__TEXTE PRÉSENTÉ__:
Bien avant les récentes bandes de super héros sabordées par leurs propres studios, il existait ce savoureux OVNI foutraque qu’est Mystery Men. Le film de Kinka Usher vaut encore et surtout pour l’assemblage improbable et très sympathique qu’il représente à l’écran, retournant le schéma éculé aujourd’hui du héros-concept en mettant en avant l’humain, si dénué de talent soit-il, derrière le costume et parvient, dans un n’importe quoi assumé, à trouver un curieux équilibre entre désir d’anti-système et blagues de prout. 

Ah, les années 90 ! Véritable Moyen-Âge pour cette ère des films de super-héros qui ont dominé le box office pendant deux décennies, et qui pullulent encore par tous les pores des studios américains ad nauseam. Mais quel bonheur de redécouvrir en haute définition ce Mystery Men, queue de comète de cette période riche de projets bancals au mauvais goût certain. Car avant que les premiers X-Men de Bryan Singer et Spider-Man de Sam Raimi n’en sonnent l’heure de la Renaissance en 2000 puis 2002, l’adaptation de comic-book demeuraient une entreprise périlleuse côté rentabilité. Si les héros imprimés de couleurs vives ont su rarement inspirer les meilleurs, de Richard Donner à Tim Burton notamment, la manne opportune qu’ils représentaient pour quelques cols blancs mal avisés d’Hollywood a engendré une vague de nanars millionnaires de leur budget et pas toujours de leurs recettes.

Les studios se lancent dans une belle partie de poker menteur, raclant leurs fonds de tiroirs des œuvres en bout de droit. Bien sûr, il est de bon ton de vilipender aujourd’hui les Batman Forever (1995) et Batman & Robin (1997) d’un Joel Schumacher qui, désireux d’adapter au départ Batman: Year Zero, s’était vu retoqué par la Warner bros. selon qui mettre en scène les origines de l’homme chauve-souris de façon trop sombre et réaliste ne fonctionnerait pas ! Ils s’agissaient des mêmes qui avaient écarté Burton après que son baroquissime chef-d’œuvre Batman le défi (1992) ait fait fuir les sponsors familiaux. Car, restons sérieux, il faut vendre des jouets, des céréales et tout le toutime ! Qui se souvient alors du premier Capitaine America (1990), Tank Girl (1995), Barb Wire (1996), Le Fantôme du Bengale (1996), Spawn (1997), Steel (1997) ? Et personne pour les 4 fantastiques de 1994 qui ne sortit jamais de la salle de montage ! C’est à ce se demander comment ce Mystery Men a-t-il réussi, lui, à parvenir jusqu’en salles, vendu tel le blockbuster de l’été 1999 ?

Nos joyeux pieds nickelés face à leur première mission

De zéros en héros

À l’instar d’erreurs cinématographiques bienheureuses, le film nait surtout d’un fantastique malentendu au sommet. La Universal s’emballe pour un pitch de Mike Richardson, éditeur chez les comics Dark Horse. Celui-ci s’inspire du comic absurde Flaming Carrot de Bob Burden (dans lequel un homme au visage semblable à une carotte géante fait respecter la loi) et imagine la parodie ultime des films de super-héros en imaginant toute un ensemble aux pouvoirs stupides, voire inexistants. Constatant que le ridicule ne tue pas encore la concurrence, le studio se lance au premier degré dans l’aventure Mystery Men dans laquelle le caractère léger (et donc familial) de la comédie est assumé dès le départ : bon point pour l’équipe marketing et merchandising qui se frotte déjà les mains de la ribambelle de protagonistes costumés qui s’annonce.

__CONSIGNE DE L'EXERCICE__:
Répondez brièvement, d'après l'article sur Mystery Men :
(a) Qui a réalisé le film Mystery Men ?
(b) De quel comic Mike Richardson s'est-il inspiré pour son pitch ?
(c) De quel été Mystery Men fut-il vendu comme le blockbuster ?
Les enregistrements qui suivent forment un matériau indépendant de l'article sur Mystery Men.

__ENREGISTREMENTS FOURNIS__:
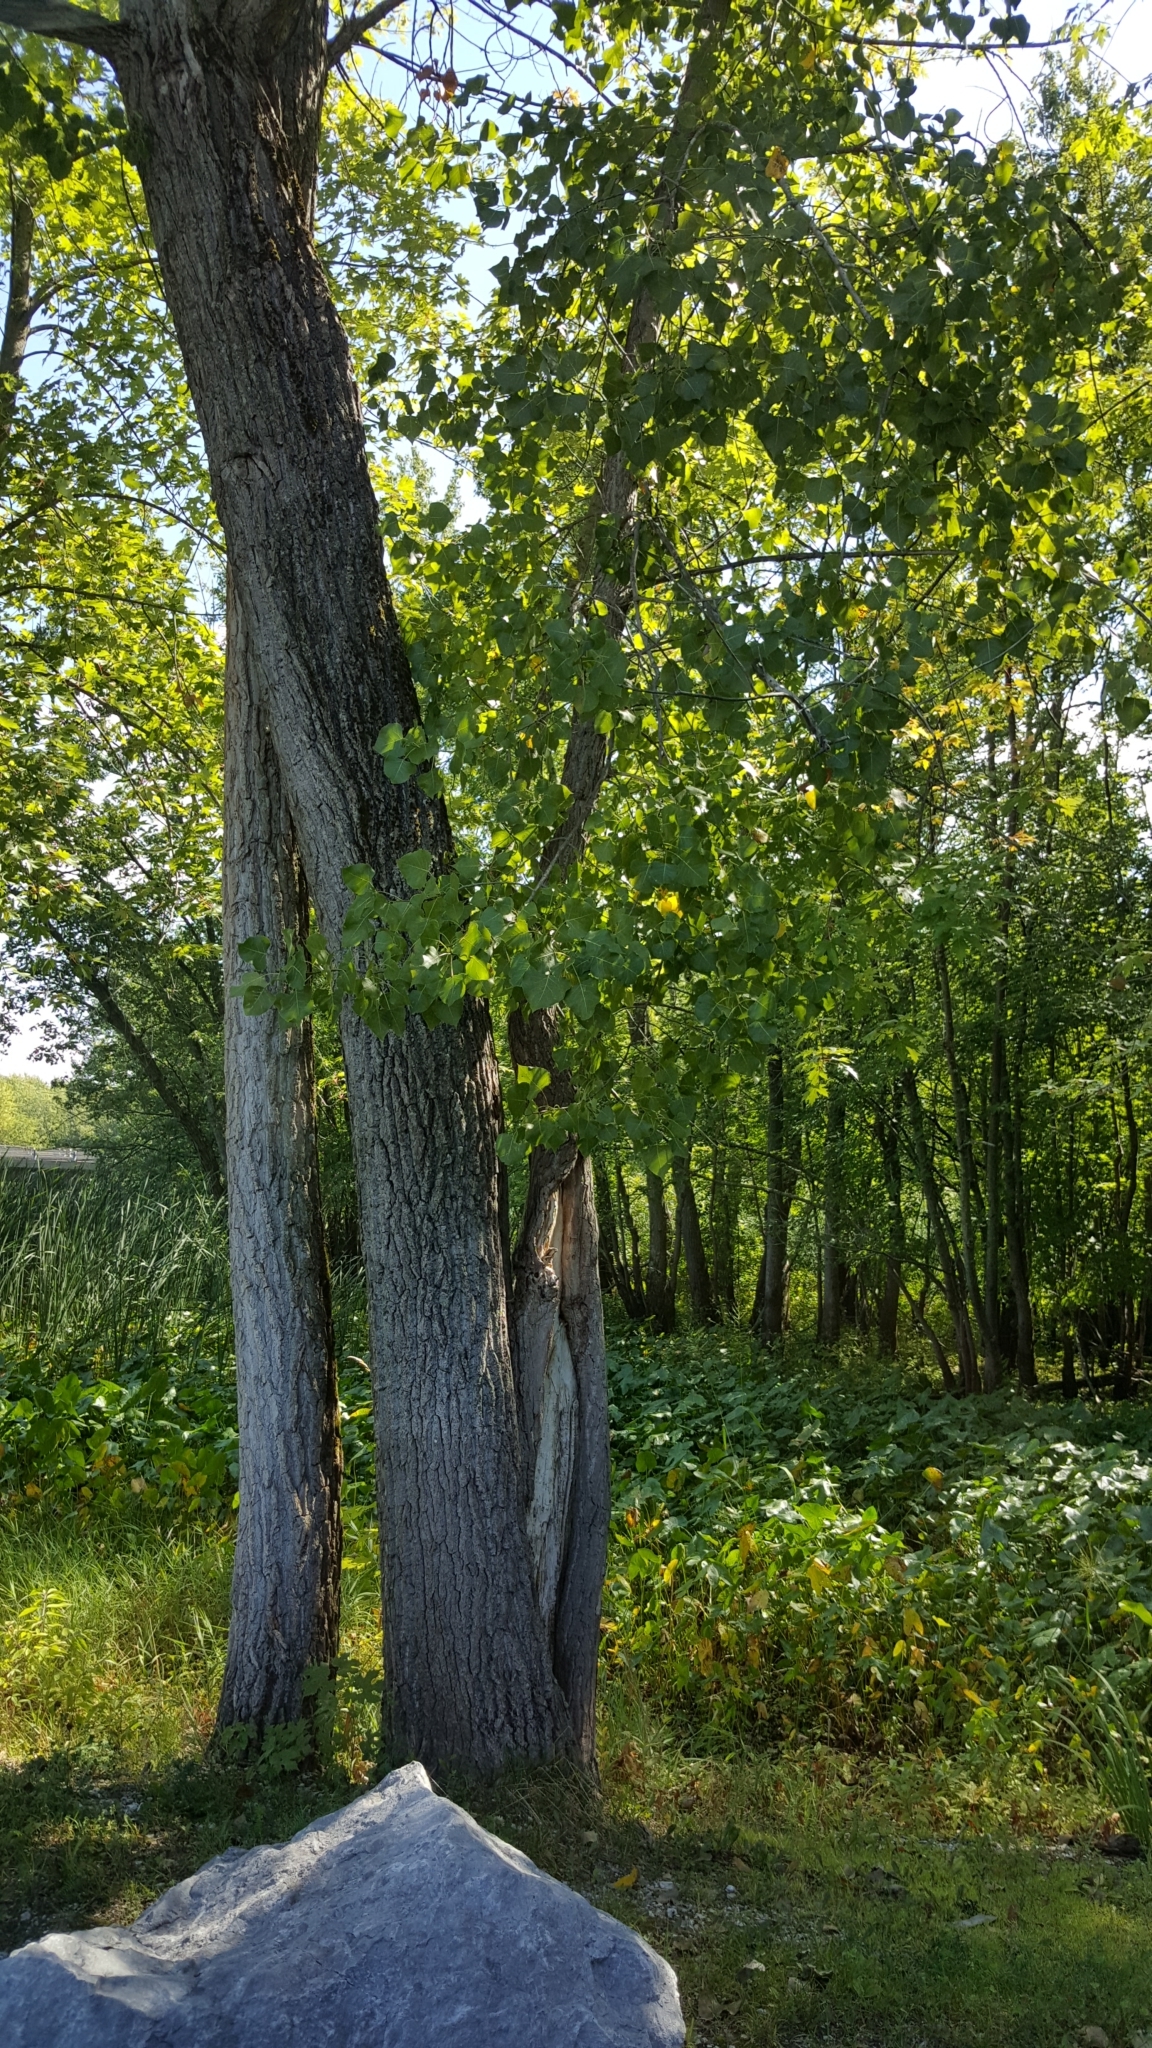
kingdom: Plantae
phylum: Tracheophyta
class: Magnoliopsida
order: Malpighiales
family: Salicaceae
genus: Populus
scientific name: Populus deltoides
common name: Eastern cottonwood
--
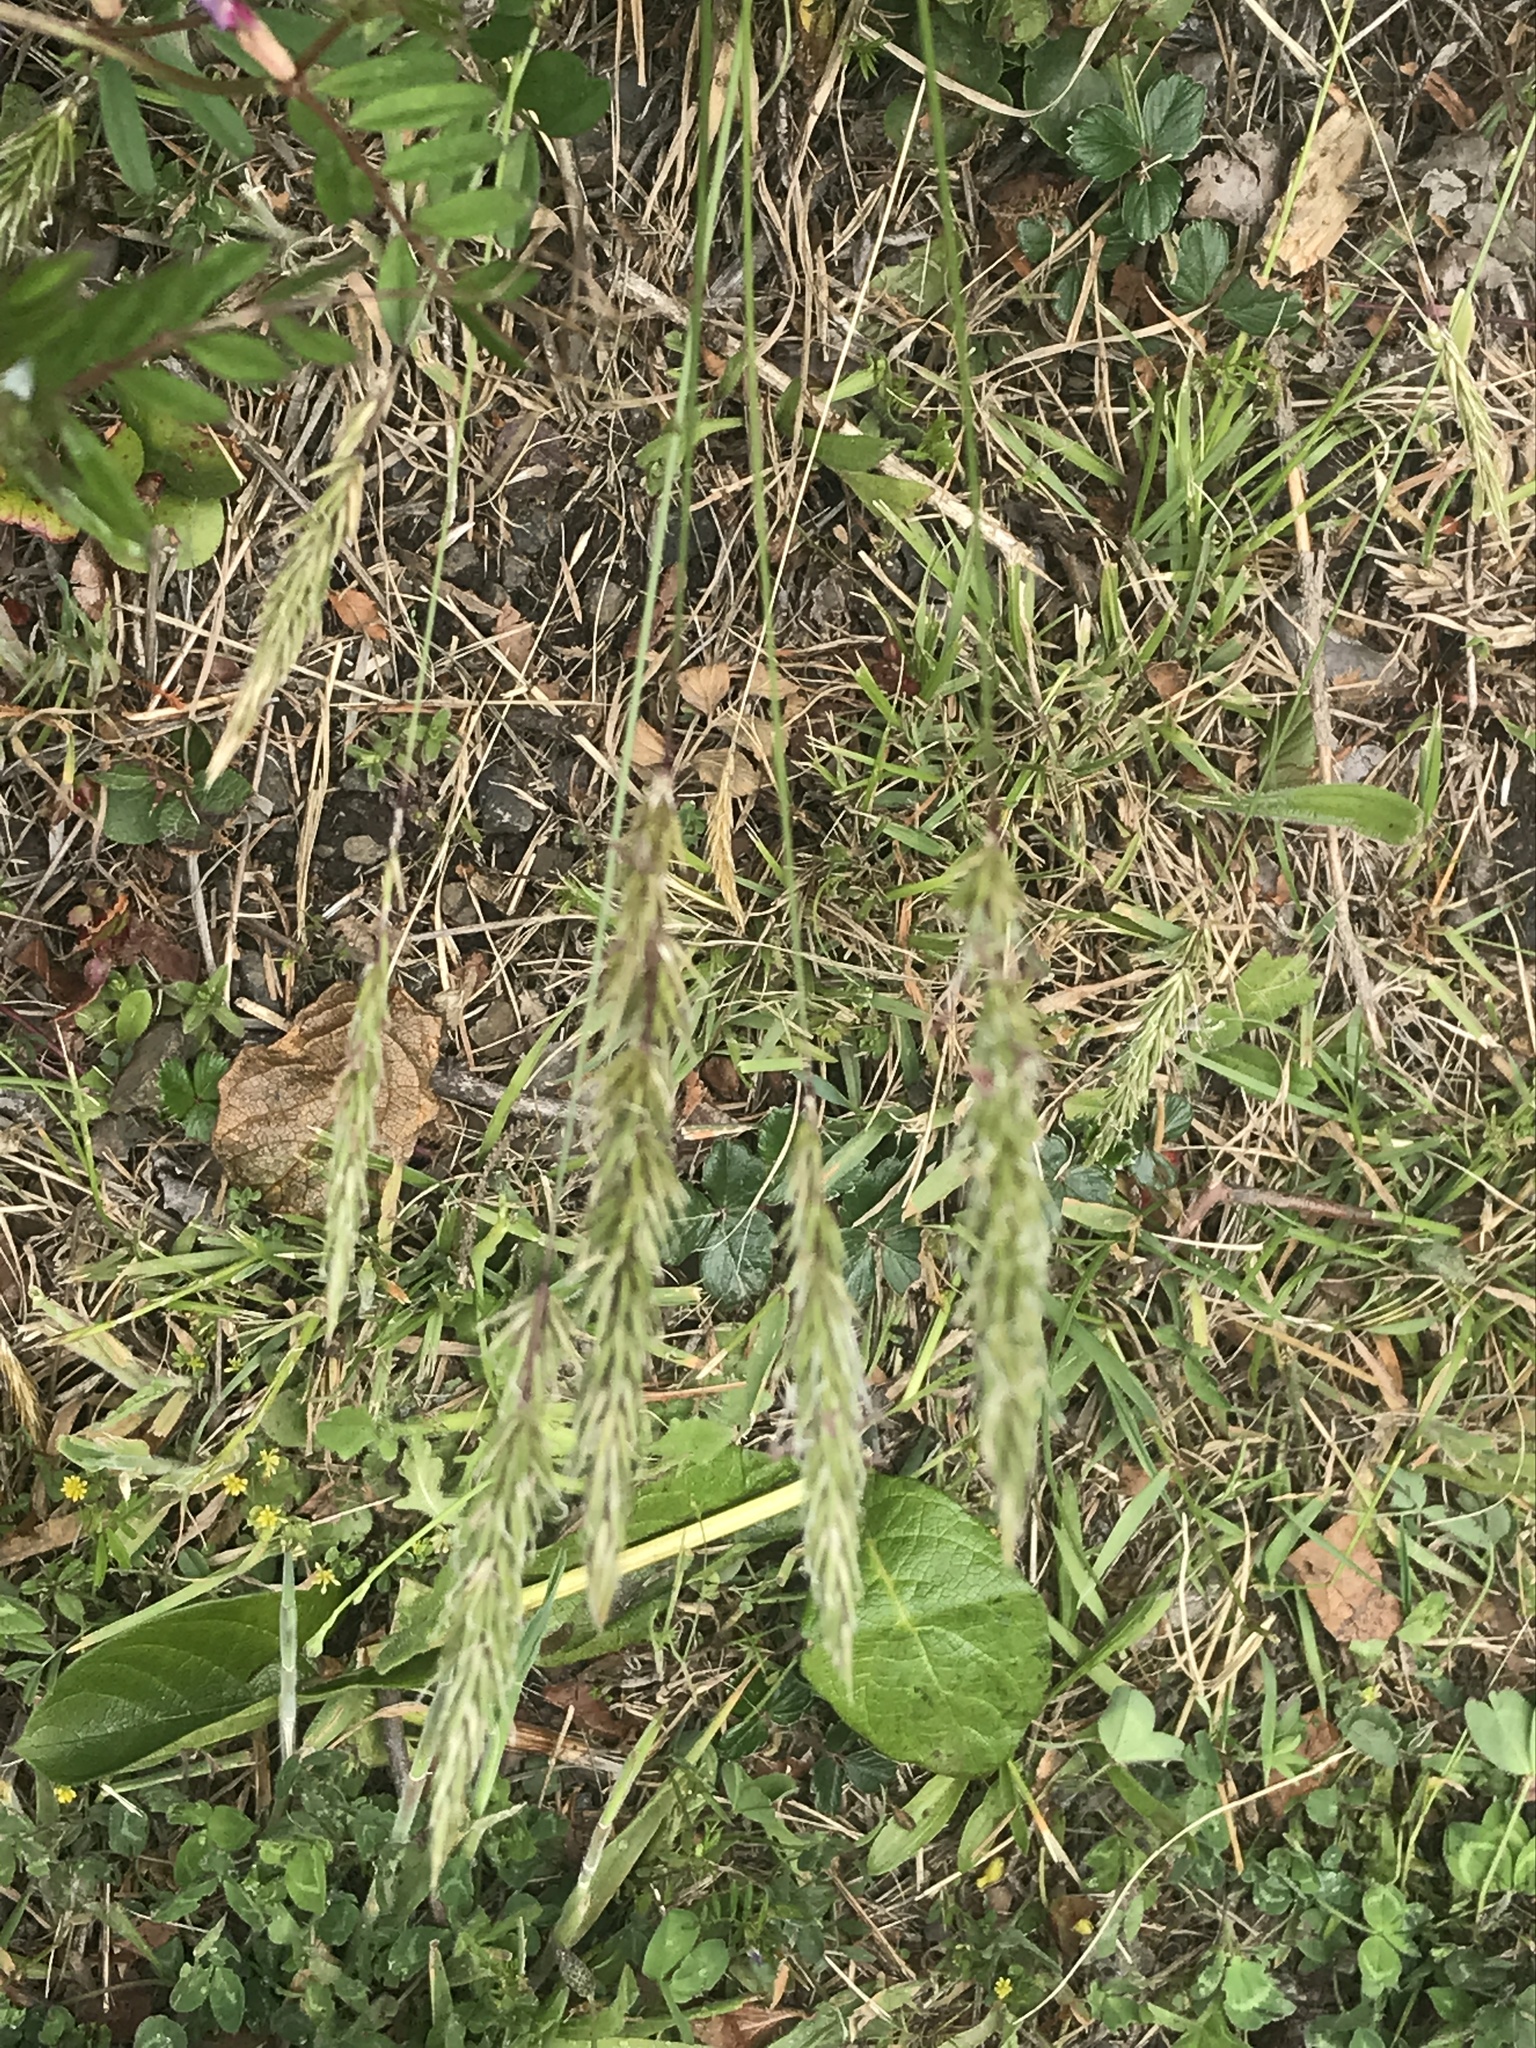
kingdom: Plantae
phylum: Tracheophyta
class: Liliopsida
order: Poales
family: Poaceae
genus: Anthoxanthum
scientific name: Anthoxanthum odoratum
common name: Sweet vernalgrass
==
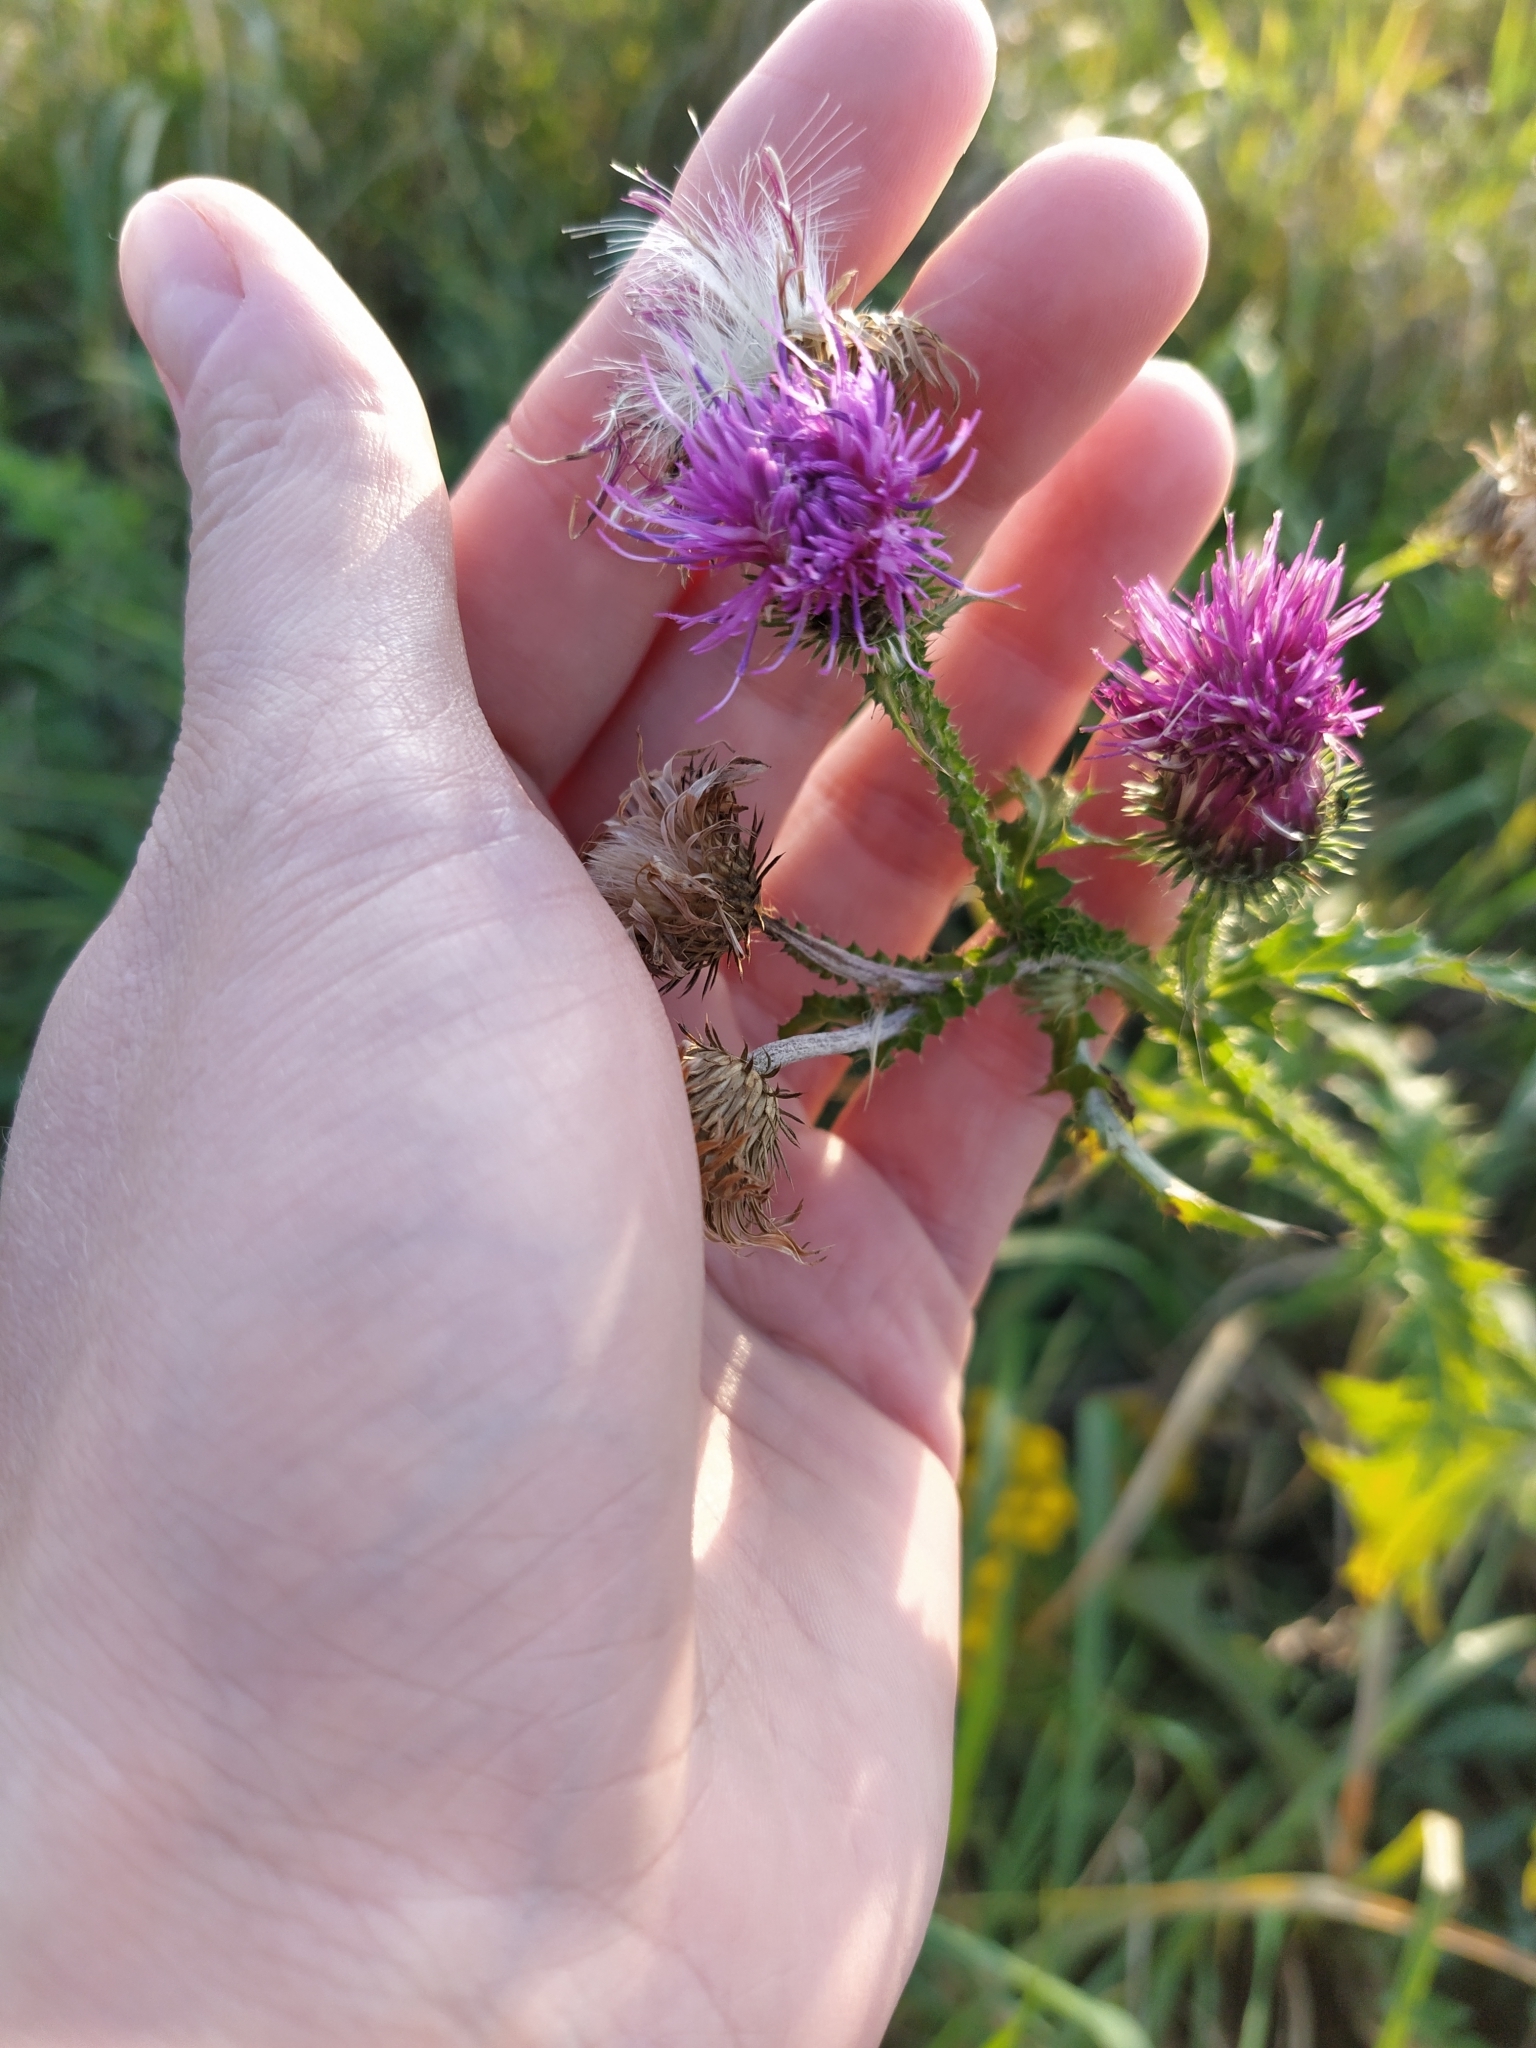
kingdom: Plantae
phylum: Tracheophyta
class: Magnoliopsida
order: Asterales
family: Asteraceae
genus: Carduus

__RÉPONSE ATTENDUE__:
(a) Kinka Usher.
(b) Du comic Flaming Carrot de Bob Burden.
(c) De l'été 1999.